Copy every one of the rows below word for word, reproducing each line unchanged.

□ □ □ □ □

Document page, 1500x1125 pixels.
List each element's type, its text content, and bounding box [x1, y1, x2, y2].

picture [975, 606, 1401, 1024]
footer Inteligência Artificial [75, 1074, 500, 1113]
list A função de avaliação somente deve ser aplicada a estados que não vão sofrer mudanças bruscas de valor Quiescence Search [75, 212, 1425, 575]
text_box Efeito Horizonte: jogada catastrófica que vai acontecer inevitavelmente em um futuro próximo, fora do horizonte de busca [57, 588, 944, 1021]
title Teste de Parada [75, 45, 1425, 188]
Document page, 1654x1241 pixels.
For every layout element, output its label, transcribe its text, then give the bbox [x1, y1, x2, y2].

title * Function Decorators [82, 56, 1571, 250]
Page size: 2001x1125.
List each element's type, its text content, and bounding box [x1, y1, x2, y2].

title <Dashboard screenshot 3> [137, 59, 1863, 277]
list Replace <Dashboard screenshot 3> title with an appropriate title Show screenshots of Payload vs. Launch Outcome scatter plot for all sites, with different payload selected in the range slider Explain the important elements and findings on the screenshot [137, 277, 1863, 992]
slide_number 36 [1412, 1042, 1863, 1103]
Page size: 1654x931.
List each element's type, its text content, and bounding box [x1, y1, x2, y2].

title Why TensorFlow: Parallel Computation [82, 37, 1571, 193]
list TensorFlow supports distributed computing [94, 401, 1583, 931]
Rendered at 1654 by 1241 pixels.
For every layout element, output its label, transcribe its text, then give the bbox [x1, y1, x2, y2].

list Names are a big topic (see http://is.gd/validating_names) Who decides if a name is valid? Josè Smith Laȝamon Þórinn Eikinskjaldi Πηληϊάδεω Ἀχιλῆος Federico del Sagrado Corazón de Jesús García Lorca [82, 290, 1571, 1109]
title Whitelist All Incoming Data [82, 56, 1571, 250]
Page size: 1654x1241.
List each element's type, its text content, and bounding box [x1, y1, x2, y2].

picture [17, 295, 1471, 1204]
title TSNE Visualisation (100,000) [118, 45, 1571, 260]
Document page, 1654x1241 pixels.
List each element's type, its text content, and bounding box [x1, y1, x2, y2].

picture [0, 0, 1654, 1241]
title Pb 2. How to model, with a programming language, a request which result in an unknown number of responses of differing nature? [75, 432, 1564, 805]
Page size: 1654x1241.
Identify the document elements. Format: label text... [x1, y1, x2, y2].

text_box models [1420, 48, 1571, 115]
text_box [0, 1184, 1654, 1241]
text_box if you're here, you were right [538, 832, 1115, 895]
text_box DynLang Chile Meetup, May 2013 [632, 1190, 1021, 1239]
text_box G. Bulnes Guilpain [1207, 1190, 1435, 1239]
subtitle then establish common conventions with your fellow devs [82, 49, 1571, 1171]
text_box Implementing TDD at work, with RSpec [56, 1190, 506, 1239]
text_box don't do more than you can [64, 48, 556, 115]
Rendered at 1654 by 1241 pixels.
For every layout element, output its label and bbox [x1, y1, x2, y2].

□ □ □ □ □

§ RIGHT ANSWER
Document page, 1500x1125 pixels.
List each element's type, its text content, and bounding box [x1, y1, x2, y2].

picture [975, 606, 1401, 1024]
footer Inteligência Artificial [75, 1074, 500, 1113]
list A função de avaliação somente deve ser aplicada a estados que não vão sofrer mudanças bruscas de valor Quiescence Search [75, 212, 1425, 575]
text_box Efeito Horizonte: jogada catastrófica que vai acontecer inevitavelmente em um futuro próximo, fora do horizonte de busca [57, 588, 944, 1021]
title Teste de Parada [75, 45, 1425, 188]
Document page, 1654x1241 pixels.
For every layout element, output its label, transcribe its text, then give the bbox [x1, y1, x2, y2].

title * Function Decorators [82, 56, 1571, 250]
Page size: 2001x1125.
List each element's type, its text content, and bounding box [x1, y1, x2, y2].

title <Dashboard screenshot 3> [137, 59, 1863, 277]
list Replace <Dashboard screenshot 3> title with an appropriate title Show screenshots of Payload vs. Launch Outcome scatter plot for all sites, with different payload selected in the range slider Explain the important elements and findings on the screenshot [137, 277, 1863, 992]
slide_number 36 [1412, 1042, 1863, 1103]
Page size: 1654x931.
List each element's type, its text content, and bounding box [x1, y1, x2, y2].

title Why TensorFlow: Parallel Computation [82, 37, 1571, 193]
list TensorFlow supports distributed computing [94, 401, 1583, 931]
Rendered at 1654 by 1241 pixels.
For every layout element, output its label, transcribe its text, then give the bbox [x1, y1, x2, y2].

list Names are a big topic (see http://is.gd/validating_names) Who decides if a name is valid? Josè Smith Laȝamon Þórinn Eikinskjaldi Πηληϊάδεω Ἀχιλῆος Federico del Sagrado Corazón de Jesús García Lorca [82, 290, 1571, 1109]
title Whitelist All Incoming Data [82, 56, 1571, 250]
Page size: 1654x1241.
List each element's type, its text content, and bounding box [x1, y1, x2, y2].

picture [17, 295, 1471, 1204]
title TSNE Visualisation (100,000) [118, 45, 1571, 260]
Document page, 1654x1241 pixels.
List each element's type, its text content, and bounding box [x1, y1, x2, y2].

picture [0, 0, 1654, 1241]
title Pb 2. How to model, with a programming language, a request which result in an unknown number of responses of differing nature? [75, 432, 1564, 805]
Page size: 1654x1241.
Identify the document elements. Format: label text... [x1, y1, x2, y2].

text_box models [1420, 48, 1571, 115]
text_box [0, 1184, 1654, 1241]
text_box if you're here, you were right [538, 832, 1115, 895]
text_box DynLang Chile Meetup, May 2013 [632, 1190, 1021, 1239]
text_box G. Bulnes Guilpain [1207, 1190, 1435, 1239]
subtitle then establish common conventions with your fellow devs [82, 49, 1571, 1171]
text_box Implementing TDD at work, with RSpec [56, 1190, 506, 1239]
text_box don't do more than you can [64, 48, 556, 115]
Rendered at 1654 by 1241 pixels.
For every layout element, output its label and bbox [x1, y1, x2, y2].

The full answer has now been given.